The QOZ Clock is Ticking

Legal Alerts

8.02.19

Authored by Scott R. Kocienski

As the first of several deadlines under the Qualified Opportunity Zone (“QOZ”) program rapidly approaches, investors still on the sidelines are discovering that time is running out on the ability to take advantage of the full suite of tax benefits under the program. December 31, 2019 marks the last day in which investors may roll over capital gains into Qualified Opportunity Funds (“QOF”) and obtain a 15% reduction in the amount of the deferred gain. The QOZ program allows investors to defer the tax on capital gains invested in a QOF until December 31, 2026, at the latest. Investments held for at least 7 years are entitled to a 15% reduction in the amount of the deferred gain. Accordingly, to obtain the full 15% reduction, an investor must trigger a capital gain and invest the gain (all or any portion thereof) in a QOF on or before December 31, 2019. It is important to note that while the deferred gain must be invested in the QOF on or before December 31, 2019 to qualify for the 15% reduction, the QOF itself is not required to deploy the invested funds before year-end. Once the deferred gain is invested, the QOF will have 180 days to acquire qualified property.

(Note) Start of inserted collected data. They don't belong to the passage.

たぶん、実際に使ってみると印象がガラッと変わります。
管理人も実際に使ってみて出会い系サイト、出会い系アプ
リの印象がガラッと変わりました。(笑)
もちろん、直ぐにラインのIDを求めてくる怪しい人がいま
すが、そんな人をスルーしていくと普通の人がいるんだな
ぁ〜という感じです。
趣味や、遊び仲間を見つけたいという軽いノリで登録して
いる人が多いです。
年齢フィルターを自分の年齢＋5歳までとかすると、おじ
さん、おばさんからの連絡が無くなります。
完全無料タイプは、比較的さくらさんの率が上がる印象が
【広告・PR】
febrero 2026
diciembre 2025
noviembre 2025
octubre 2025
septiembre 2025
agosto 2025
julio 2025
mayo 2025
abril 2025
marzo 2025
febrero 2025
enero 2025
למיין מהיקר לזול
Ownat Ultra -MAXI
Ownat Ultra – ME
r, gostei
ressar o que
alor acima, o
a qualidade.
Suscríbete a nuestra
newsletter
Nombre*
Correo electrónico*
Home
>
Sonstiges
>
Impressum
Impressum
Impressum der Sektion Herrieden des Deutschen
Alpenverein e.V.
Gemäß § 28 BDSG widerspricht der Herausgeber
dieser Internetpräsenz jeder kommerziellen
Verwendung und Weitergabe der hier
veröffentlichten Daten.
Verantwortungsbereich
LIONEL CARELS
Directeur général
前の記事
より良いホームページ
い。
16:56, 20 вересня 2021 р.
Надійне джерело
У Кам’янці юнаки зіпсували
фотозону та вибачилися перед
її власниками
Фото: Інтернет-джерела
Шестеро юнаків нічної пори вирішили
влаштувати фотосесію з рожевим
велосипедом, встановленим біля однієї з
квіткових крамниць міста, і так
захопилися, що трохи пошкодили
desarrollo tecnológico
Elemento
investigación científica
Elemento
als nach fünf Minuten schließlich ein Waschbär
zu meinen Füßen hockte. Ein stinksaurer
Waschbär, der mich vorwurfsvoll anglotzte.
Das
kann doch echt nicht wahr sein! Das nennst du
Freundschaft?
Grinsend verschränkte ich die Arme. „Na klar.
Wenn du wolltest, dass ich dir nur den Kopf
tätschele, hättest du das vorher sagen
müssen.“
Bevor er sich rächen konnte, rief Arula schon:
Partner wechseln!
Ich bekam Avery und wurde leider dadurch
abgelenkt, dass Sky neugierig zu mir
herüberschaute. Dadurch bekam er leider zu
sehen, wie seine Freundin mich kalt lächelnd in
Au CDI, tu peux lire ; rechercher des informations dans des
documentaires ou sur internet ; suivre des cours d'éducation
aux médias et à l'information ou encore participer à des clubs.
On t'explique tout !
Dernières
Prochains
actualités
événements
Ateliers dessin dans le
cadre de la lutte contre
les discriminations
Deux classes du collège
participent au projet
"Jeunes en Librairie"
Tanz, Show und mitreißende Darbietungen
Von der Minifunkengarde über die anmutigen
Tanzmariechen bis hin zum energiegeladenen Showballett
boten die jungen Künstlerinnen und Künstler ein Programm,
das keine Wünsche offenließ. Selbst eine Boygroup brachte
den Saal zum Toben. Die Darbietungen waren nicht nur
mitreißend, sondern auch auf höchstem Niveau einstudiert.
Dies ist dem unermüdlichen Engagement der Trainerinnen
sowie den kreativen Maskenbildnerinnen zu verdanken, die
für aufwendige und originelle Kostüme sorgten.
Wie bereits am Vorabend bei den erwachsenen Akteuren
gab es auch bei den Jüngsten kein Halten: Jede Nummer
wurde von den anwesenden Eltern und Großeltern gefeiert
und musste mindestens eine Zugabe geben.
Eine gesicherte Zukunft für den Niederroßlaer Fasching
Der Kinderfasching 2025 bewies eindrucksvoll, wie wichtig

For potential QOZ investors tracking gains from the sale of assets used in a trade or business, known as 1231 property, December 31, 2019 could be a hectic day if they intend to qualify for the 15% reduction. Section 1231 of the Internal Revenue Code applies to real or depreciable business property held for more than one year. Gain or loss on the sale of 1231 property is determined on the last day of a taxpayer’s tax year after netting all sales of 1231 property during the year. If the taxpayer has a net 1231 gain for the year, it will be treated as long-term capital gain, while a net 1231 loss will be treated as an ordinary loss. Accordingly, taxpayers will not be in a position to determine the amount, if any, of capital gains from 1231 property until the last day of the tax year, which for individuals and most businesses is December 31. For purposes of the QOZ program, the second tranche of proposed QOZ regulations issued by the U.S. Department of Treasury in April 2019 confirmed that the start date for the 180-day deferral period for net 1231 capital gains begins on the last day of the taxpayer’s tax year. Therefore, it is imperative that investors intending to invest capital gains from the sale of 1231 property in a QOF track 1231 sales throughout the year to ensure that the net result is a capital gain and not an ordinary loss. Further, investors of 1231 gains must be prepared to fund the investment on December 31, 2019 to be eligible for the 15% reduction.

Potential QOZ investors intending to take advantage of the 15% capital gain reduction are running out of time to hit the December 31, 2019 deadline. This looming deadline is even more problematic for investors anticipating investment of 1231 gains, as they will have a 1-day window in which to roll over the gain. Fortunately for investors, they are not required to acquire or even identify a QOZ project prior to December 31, 2019 to qualify for the 15% reduction; they need only invest the deferred gain in a QOF before the deadline, which can be as simple as forming a corporation (C or S) or a limited liability company taxed as a partnership.